[Items from a data source]
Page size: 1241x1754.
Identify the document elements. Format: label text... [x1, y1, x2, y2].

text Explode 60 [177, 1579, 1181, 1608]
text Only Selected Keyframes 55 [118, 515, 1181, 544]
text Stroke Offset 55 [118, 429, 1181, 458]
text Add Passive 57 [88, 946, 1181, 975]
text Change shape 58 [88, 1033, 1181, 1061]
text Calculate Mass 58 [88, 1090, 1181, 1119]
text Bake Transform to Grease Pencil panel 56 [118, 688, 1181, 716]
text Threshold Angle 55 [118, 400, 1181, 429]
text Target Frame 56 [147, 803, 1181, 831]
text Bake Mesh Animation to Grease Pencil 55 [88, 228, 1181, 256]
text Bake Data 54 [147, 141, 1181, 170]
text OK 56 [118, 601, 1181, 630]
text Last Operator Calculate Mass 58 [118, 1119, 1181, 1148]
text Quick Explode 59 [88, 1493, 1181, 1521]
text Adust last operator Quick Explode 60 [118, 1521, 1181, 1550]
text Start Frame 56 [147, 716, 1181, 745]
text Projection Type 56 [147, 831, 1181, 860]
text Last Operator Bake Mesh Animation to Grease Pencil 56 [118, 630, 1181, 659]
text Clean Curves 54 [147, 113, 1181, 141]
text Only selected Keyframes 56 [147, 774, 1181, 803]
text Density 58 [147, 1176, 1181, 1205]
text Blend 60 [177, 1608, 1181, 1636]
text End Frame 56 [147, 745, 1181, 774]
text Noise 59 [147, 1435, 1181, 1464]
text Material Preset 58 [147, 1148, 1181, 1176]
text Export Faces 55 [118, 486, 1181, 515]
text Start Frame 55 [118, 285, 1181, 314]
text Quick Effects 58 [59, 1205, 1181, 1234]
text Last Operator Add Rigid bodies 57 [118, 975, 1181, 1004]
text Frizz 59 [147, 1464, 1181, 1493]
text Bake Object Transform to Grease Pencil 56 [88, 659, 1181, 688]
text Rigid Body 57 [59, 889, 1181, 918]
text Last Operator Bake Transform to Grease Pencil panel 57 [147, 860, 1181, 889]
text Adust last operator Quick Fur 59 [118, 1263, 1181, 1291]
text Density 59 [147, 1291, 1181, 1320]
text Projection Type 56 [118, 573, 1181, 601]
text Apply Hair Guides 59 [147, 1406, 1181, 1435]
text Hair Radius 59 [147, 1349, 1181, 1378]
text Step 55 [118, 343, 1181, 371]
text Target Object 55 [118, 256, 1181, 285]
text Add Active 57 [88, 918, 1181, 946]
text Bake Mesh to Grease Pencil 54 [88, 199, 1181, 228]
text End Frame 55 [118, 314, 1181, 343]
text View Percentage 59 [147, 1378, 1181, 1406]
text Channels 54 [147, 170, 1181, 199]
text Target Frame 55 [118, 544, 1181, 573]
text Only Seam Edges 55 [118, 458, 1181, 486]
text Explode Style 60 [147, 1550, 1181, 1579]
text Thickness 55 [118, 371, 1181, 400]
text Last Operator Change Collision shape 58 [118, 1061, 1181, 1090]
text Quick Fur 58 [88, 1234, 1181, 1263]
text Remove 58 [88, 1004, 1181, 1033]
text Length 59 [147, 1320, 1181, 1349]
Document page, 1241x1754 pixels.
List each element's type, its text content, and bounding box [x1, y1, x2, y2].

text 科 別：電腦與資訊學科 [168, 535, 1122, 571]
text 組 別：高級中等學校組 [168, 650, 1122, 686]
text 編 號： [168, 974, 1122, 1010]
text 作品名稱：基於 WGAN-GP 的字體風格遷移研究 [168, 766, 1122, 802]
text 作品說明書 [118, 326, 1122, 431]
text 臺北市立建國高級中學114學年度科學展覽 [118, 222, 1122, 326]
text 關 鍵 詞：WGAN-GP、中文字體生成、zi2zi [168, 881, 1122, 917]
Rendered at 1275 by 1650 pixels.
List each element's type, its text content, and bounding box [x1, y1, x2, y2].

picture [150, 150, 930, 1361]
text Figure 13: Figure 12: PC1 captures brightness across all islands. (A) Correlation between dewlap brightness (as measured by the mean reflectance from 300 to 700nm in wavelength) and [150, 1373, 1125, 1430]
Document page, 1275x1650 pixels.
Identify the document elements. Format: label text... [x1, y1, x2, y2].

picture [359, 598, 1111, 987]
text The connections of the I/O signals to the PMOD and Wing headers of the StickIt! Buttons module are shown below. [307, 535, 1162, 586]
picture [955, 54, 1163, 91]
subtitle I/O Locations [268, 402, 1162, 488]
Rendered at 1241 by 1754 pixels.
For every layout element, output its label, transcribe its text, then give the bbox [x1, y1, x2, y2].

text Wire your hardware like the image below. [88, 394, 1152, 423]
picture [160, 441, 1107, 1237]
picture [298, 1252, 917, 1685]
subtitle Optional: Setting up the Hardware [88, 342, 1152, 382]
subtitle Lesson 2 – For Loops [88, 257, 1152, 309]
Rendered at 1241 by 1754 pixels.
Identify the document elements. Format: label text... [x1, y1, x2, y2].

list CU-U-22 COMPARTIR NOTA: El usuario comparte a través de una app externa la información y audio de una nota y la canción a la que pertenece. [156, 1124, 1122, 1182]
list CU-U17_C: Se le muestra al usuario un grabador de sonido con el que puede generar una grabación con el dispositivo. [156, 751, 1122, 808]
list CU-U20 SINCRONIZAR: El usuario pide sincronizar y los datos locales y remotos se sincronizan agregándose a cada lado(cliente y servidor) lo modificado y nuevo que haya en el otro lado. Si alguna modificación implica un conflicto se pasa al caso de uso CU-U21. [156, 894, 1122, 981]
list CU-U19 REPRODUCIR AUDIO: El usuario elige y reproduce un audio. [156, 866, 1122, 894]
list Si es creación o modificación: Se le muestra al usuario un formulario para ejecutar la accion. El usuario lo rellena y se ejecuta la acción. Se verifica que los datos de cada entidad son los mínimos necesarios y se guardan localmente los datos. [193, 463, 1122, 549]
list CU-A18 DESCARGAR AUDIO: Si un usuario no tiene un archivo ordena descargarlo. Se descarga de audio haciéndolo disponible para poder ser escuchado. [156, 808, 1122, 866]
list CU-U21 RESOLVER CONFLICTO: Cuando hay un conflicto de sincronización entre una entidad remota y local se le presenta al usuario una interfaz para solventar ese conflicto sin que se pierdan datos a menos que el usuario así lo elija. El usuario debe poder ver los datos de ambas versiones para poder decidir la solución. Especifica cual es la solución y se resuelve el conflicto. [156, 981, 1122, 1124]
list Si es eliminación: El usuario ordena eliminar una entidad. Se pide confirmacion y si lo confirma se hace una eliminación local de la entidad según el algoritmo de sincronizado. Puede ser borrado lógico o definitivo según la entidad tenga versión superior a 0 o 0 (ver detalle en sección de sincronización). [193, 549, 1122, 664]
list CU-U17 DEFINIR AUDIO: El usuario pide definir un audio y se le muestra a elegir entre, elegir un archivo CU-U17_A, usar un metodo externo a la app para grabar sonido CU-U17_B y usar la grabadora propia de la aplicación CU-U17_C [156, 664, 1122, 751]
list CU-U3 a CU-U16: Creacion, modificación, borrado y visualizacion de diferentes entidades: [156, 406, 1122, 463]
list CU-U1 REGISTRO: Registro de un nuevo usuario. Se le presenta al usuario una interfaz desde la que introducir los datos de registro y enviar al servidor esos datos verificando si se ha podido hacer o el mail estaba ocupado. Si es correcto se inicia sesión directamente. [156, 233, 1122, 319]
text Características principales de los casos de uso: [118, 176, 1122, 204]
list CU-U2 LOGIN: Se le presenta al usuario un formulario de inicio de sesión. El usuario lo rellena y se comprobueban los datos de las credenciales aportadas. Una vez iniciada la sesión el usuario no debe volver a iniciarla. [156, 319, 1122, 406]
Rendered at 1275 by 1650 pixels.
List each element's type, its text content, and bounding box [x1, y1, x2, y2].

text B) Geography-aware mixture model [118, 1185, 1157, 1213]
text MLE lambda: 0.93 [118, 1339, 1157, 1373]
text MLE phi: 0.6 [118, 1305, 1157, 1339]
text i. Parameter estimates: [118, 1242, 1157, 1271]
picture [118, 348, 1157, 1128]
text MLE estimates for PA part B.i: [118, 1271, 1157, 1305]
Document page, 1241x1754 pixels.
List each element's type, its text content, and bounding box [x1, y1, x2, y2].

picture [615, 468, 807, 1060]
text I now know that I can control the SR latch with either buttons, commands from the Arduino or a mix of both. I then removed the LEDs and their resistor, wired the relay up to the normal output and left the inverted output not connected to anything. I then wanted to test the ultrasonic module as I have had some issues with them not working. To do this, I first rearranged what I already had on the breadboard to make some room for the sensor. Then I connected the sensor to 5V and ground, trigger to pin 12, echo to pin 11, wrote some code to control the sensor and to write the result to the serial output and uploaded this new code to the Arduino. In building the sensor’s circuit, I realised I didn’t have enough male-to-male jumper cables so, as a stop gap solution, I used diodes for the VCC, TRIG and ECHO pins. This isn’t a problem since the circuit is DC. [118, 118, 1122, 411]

• Short problem: Recast the stretch of items from the line containing "text Explode 60 [177, 1579, 1181, 1608]" through the line containing "text Step 55 [118, 343, 1181, 371]" as a numbered list, leaving out any blank lines.

• Response:
1. text Explode 60 [177, 1579, 1181, 1608]
2. text Only Selected Keyframes 55 [118, 515, 1181, 544]
3. text Stroke Offset 55 [118, 429, 1181, 458]
4. text Add Passive 57 [88, 946, 1181, 975]
5. text Change shape 58 [88, 1033, 1181, 1061]
6. text Calculate Mass 58 [88, 1090, 1181, 1119]
7. text Bake Transform to Grease Pencil panel 56 [118, 688, 1181, 716]
8. text Threshold Angle 55 [118, 400, 1181, 429]
9. text Target Frame 56 [147, 803, 1181, 831]
10. text Bake Mesh Animation to Grease Pencil 55 [88, 228, 1181, 256]
11. text Bake Data 54 [147, 141, 1181, 170]
12. text OK 56 [118, 601, 1181, 630]
13. text Last Operator Calculate Mass 58 [118, 1119, 1181, 1148]
14. text Quick Explode 59 [88, 1493, 1181, 1521]
15. text Adust last operator Quick Explode 60 [118, 1521, 1181, 1550]
16. text Start Frame 56 [147, 716, 1181, 745]
17. text Projection Type 56 [147, 831, 1181, 860]
18. text Last Operator Bake Mesh Animation to Grease Pencil 56 [118, 630, 1181, 659]
19. text Clean Curves 54 [147, 113, 1181, 141]
20. text Only selected Keyframes 56 [147, 774, 1181, 803]
21. text Density 58 [147, 1176, 1181, 1205]
22. text Blend 60 [177, 1608, 1181, 1636]
23. text End Frame 56 [147, 745, 1181, 774]
24. text Noise 59 [147, 1435, 1181, 1464]
25. text Material Preset 58 [147, 1148, 1181, 1176]
26. text Export Faces 55 [118, 486, 1181, 515]
27. text Start Frame 55 [118, 285, 1181, 314]
28. text Quick Effects 58 [59, 1205, 1181, 1234]
29. text Last Operator Add Rigid bodies 57 [118, 975, 1181, 1004]
30. text Frizz 59 [147, 1464, 1181, 1493]
31. text Bake Object Transform to Grease Pencil 56 [88, 659, 1181, 688]
32. text Rigid Body 57 [59, 889, 1181, 918]
33. text Last Operator Bake Transform to Grease Pencil panel 57 [147, 860, 1181, 889]
34. text Adust last operator Quick Fur 59 [118, 1263, 1181, 1291]
35. text Density 59 [147, 1291, 1181, 1320]
36. text Projection Type 56 [118, 573, 1181, 601]
37. text Apply Hair Guides 59 [147, 1406, 1181, 1435]
38. text Hair Radius 59 [147, 1349, 1181, 1378]
39. text Step 55 [118, 343, 1181, 371]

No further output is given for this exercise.